Solusi paling langsung adalah produsen meningkatkan tingkat produksinya dan menjual modul ke negara-negara Selatan dengan harga terendah. Namun solusi ini mempunyai permasalahan tersendiri.

Mengapa negara-negara Selatan tidak dapat mengurangi tekanan pada rantai pasokan PV Tiongkok

Dinamika produsen PV Tiongkok di negara-negara Selatan, ditambah dengan hambatan struktural yang dihadapi transisi energi di negara-negara tersebut, membuat kemampuan mereka untuk menyerap produksi murah Tiongkok menjadi terbatas.

Sejak pemerintahan Obama memerintahkan tarif pertama Mengenai panel surya Tiongkok pada tahun 2012, pabrikan Tiongkok telah membangun basis produksi di Asia Tenggara untuk menghindari pembatasan tersebut. Ketika tarif terhadap barang-barang Tiongkok mulai berlaku, impor dari Malaysia meningkat, dan ketika tarif terhadap Malaysia meningkat, impor dari Thailand, Vietnam dan Kamboja meningkat.

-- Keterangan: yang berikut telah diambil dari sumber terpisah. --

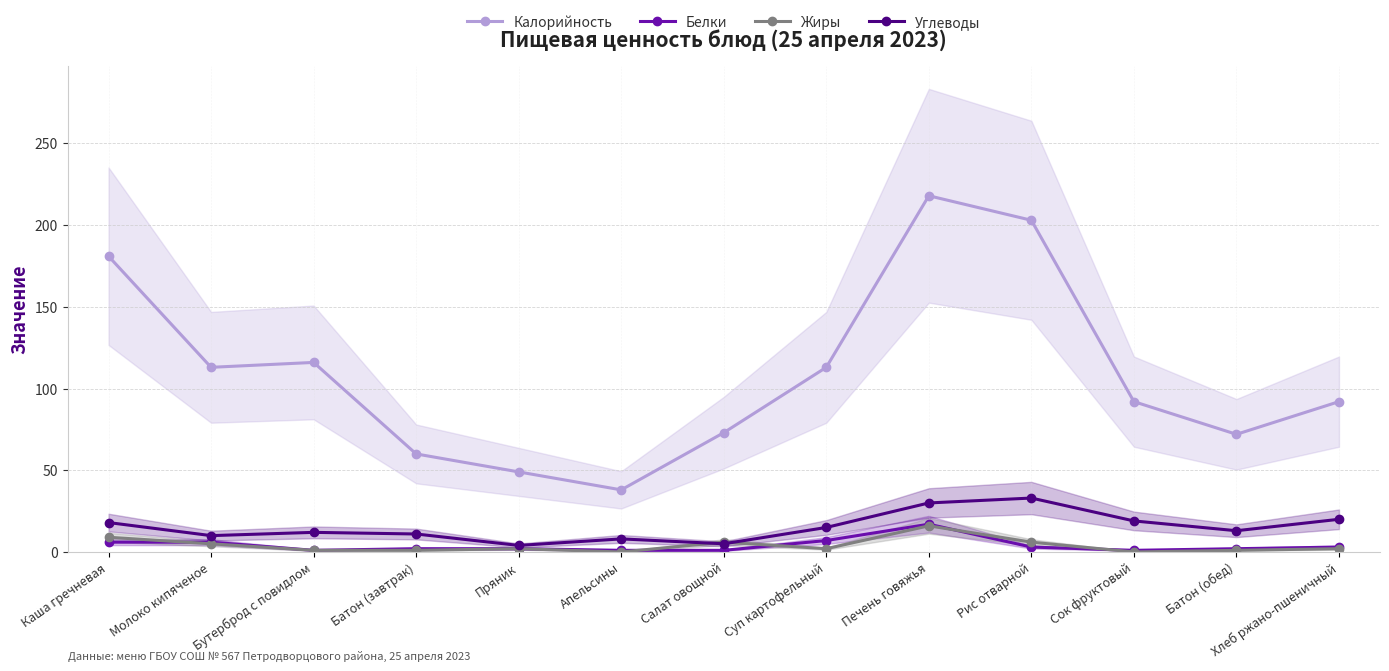

Which series has the largest total across all categories?

Калорийность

Meskipun hal ini sangat tidak efisien, perusahaan-perusahaan Tiongkok memandang hal ini sebagai pengorbanan yang diperlukan untuk melindungi akses mereka terhadap margin keuntungan yang tinggi di pasar Barat. Bagi mereka yang menjadi tuan rumah pabrik, hal ini dapat menjadi katalis bagi transisi energi mereka sendiri.

Contoh terkini adalah Indonesia, dimana rencana dekarbonisasi yang ambisius selama ini terhambat Fasilitas energi terbarukan yang lesu.. Pada bulan Mei, Departemen Perdagangan A.S. membuka penyelidikan terhadap sel dan panel surya yang dibuat di Vietnam, Thailand, Malaysia, dan Kamboja atas tuduhan subsidi negara dari Tiongkok. Pabrikan Tiongkok meresponsnya dengan mengumumkan kapasitas produksi baru di Indonesia. Thornova Tenaga Surya, getarDan Surya Timur BaruSemua produsen yang terkait dengan Tiongkok baru-baru ini mengumumkan perluasan kapasitas di negara tersebut.

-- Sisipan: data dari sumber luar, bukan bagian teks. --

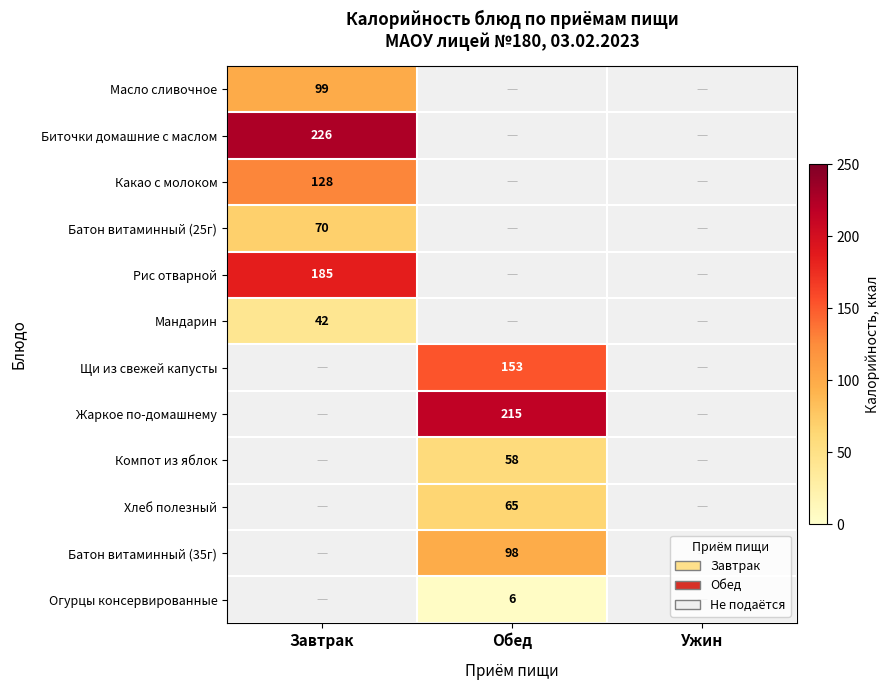

Between Завтрак and Ужин, which is larger?

Завтрак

Namun, perluasan pabrik ini mungkin berdampak pada berkurangnya ketergantungan pasar Asia Tenggara pada panel yang diimpor dari Tiongkok. Putra Adhiguna, CEO Energy Shift Institute, mengatakan meskipun impor yang murah merupakan hal yang diinginkan, “tujuan membangun rantai pasokan dalam negeri juga tetap kuat. Tidak dapat dipungkiri bahwa beberapa negara, termasuk Indonesia, akan mulai menerapkan hambatan perdagangan. [like import tariffs] mendorong produksi nasional.”

Meski tanpa batasan tersebut, Adhiguna menyoroti beberapa masalah struktural yang menghambat adopsi energi terbarukan secara luas dan tidak terkait dengan harga panel impor. Dalam kasus Indonesia, laporan ini menyebutkan kelebihan kapasitas batu bara terpasang, tantangan keuangan bagi perusahaan utilitas milik negara, dan pembatasan yang mengharuskan pengembang untuk mengambil persentase tertentu dari produk mereka secara lokal sebagai faktor pembatas.

Reis juga menyatakan: “Pada dasarnya, permintaan panel berhubungan langsung dengan harganya. Namun Anda mencapai titik di mana harga modul sangat murah sehingga penurunan lebih lanjut tidak lagi meningkatkan permintaan.”

Reis berpendapat bahwa di masa depan, produsen Tiongkok dapat menawarkan paket produk holistik berupa peningkatan jaringan, penyimpanan, modal murah, dan dukungan teknis untuk memfasilitasi peningkatan sektor energi grosir di beberapa negara, namun hal ini masih jauh dari yang diharapkan. Dalam jangka pendek, pabrikan Tiongkok perlu mencari cara lain untuk meningkatkan profitabilitas.

Membentuk rantai pasokan PV yang lebih sehat

Masih harus dilihat apakah harga dasar CPIA akan cukup untuk mengekang dinamika persaingan yang tidak sehat di pasar PV.

Namun jika pemerintah perlu melakukan intervensi, ada beberapa hal yang bisa dilakukan. Bloomberg informasi bahwa Kementerian Perindustrian dan Teknologi Informasi (MIIT) dapat menerbitkan peraturan untuk membatasi konsumsi energi produsen polisilikon, komponen utama panel surya, yang akan mengurangi pasokan secara signifikan di semua segmen rantai pasokan.

Pada bulan November, (MIIT) juga menerbitkan informasi terkini Panduan pembuatan fotovoltaik dengan tujuan membatasi perluasan kapasitas yang berlebihan dan sebaliknya berfokus pada pengembangan yang berkualitas.